Amazon AWS DevOps Engineer Professional – Incident and Event Response (Domain 5) & HA, Fault T… part 8
- DynamoDB – Review Part II
Okay, so say that we want to have a list of all the changes that happen to our table. So it includes updates, deletes, writes, new reads and so on. Not actually reads, just writes and updates and deletes. So for this, we can enable streams. And to enable streaming, we just click on manage stream and we say, okay, we want to create a Dynamodb stream for new and old images. That means that every single item, whenever there’s an update to delete or a new thing, I’ll get the new new value and the old value for it, which is great. I’ll enable this. And here we go. We have a stream. And so using this stream, what we’re able to do is hook this up to lambda function and have a lambda function read whatever is going on in this stream.
So for this, very easy, you can do create a lambda function. So let’s go into lambda. oops, let’s go into lambda and create a quick function for this. So back in lambda, I’m going to create a function and I’m going to use a blueprint and I’ll type Dynamodb. And we’ll say Dynamodb process stream. python. Here we go. We’ll take this one configure and I’ll call it Lambda Dynamodb stream. And we’ll take a new role from the aviation policy templates. And the role name will be dynamodb role for lambda and the policy template itself, I’ll just type in Dynamodb. Dynamodb harness permission, test harness permission. I think this should do it. We’ll see. And the trigger is going to be on the demo table, the batch size 100.
That means we can get 100 items at a time, the time window together. So zero means as soon as possible, whenever we want to start reading from. So it’s latest. And what this fruit reminds you of is that a dynamodb stream underlying is a kinesis stream and it will be super important to remember. And then we need to enable the trigger and to have the proper permissions. So hopefully this is good. And the lambda function code will just print the events into the log. So let’s create this function. So the lambda function was created, but it seems that it cannot have a trigger from Dynamodb. That’s because it is missing some permissions. So let’s go into iam. Let’s find this im role right here.

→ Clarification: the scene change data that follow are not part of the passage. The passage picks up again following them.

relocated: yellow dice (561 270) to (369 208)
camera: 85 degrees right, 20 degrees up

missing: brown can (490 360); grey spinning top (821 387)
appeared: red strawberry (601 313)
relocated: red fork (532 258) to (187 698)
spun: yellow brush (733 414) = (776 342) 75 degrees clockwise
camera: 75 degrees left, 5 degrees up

And we’re going to add Dynamodb permissions very quickly. So I’m just going to say Dynamodb in here and we’ll give it full access just so that we demonstrate that it works. Okay, so back in here. Now I’m able to add a trigger and this trigger is going to be from a Dynamodb table. And that’s our demo table. And everything is the same. We’ll click on add and now hopefully, they should work. So right now this still doesn’t work. Let’s just wait a little bit. Maybe it takes time for the new permissions to replicate. And after trying one more time, everything has worked. So now we have the Dynamodb triggering into the lambda function.

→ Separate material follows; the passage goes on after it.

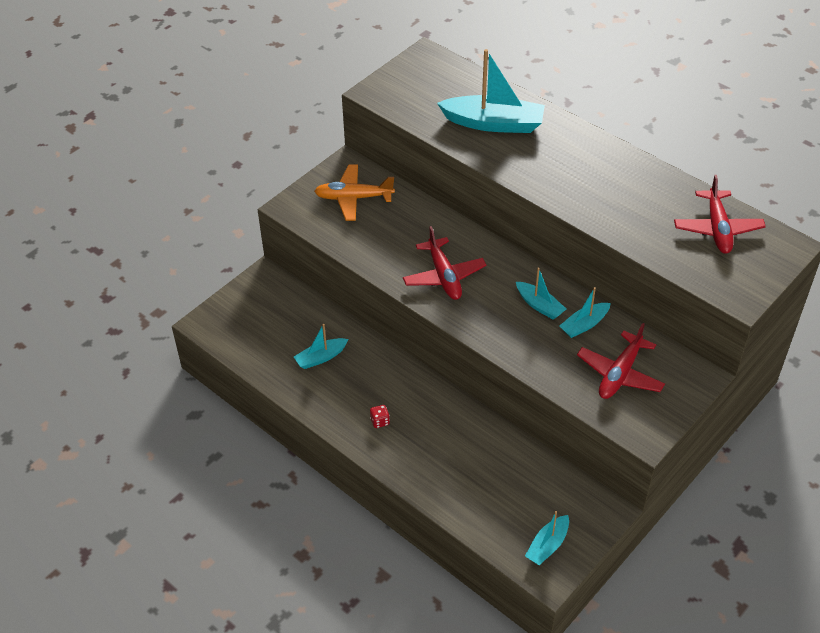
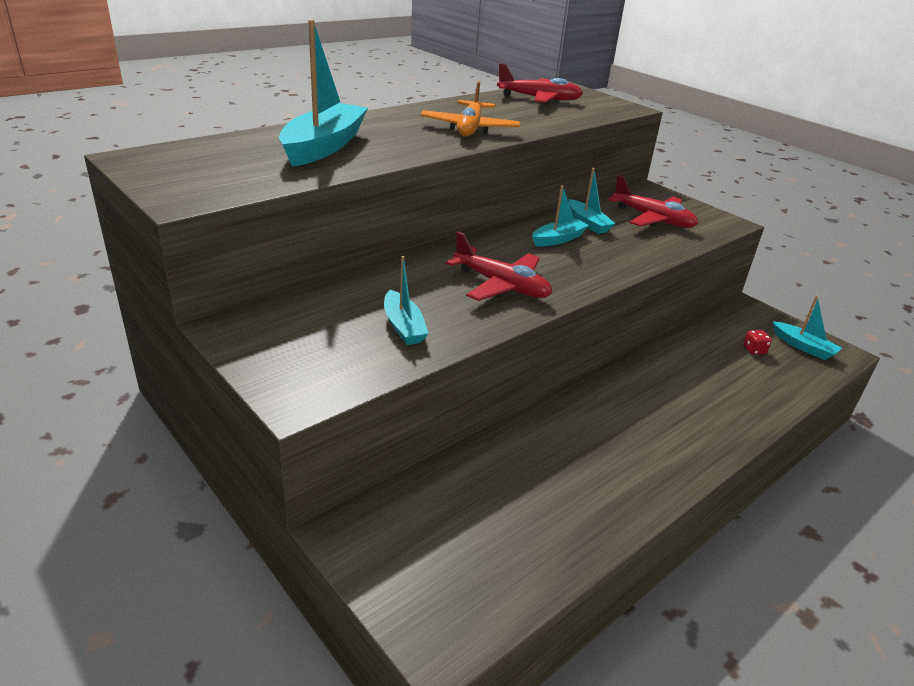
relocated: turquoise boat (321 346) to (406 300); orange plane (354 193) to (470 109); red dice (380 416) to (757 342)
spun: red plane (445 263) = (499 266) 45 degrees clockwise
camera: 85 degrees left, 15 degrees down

And that lambda function, what we will do is that it will log whatever it receives from Dynamodb into the logs. So let’s just try it out. Let’s go to Dynamodb. I’m going to create an item. It’s going to be B, C and D. And I’ll click on Save. And I’m going to take this one and I’m going to edit it. And I’m going to say, now you’re not V or B. And click on save. And you say, you cannot modify the unique keys. That’s right. So that’s absolutely correct. So I’m just going to change one attribute, which is oh, and here we go. So we’ve just made a new element, an update, and I’m going to maybe delete this one. So I’ll delete it.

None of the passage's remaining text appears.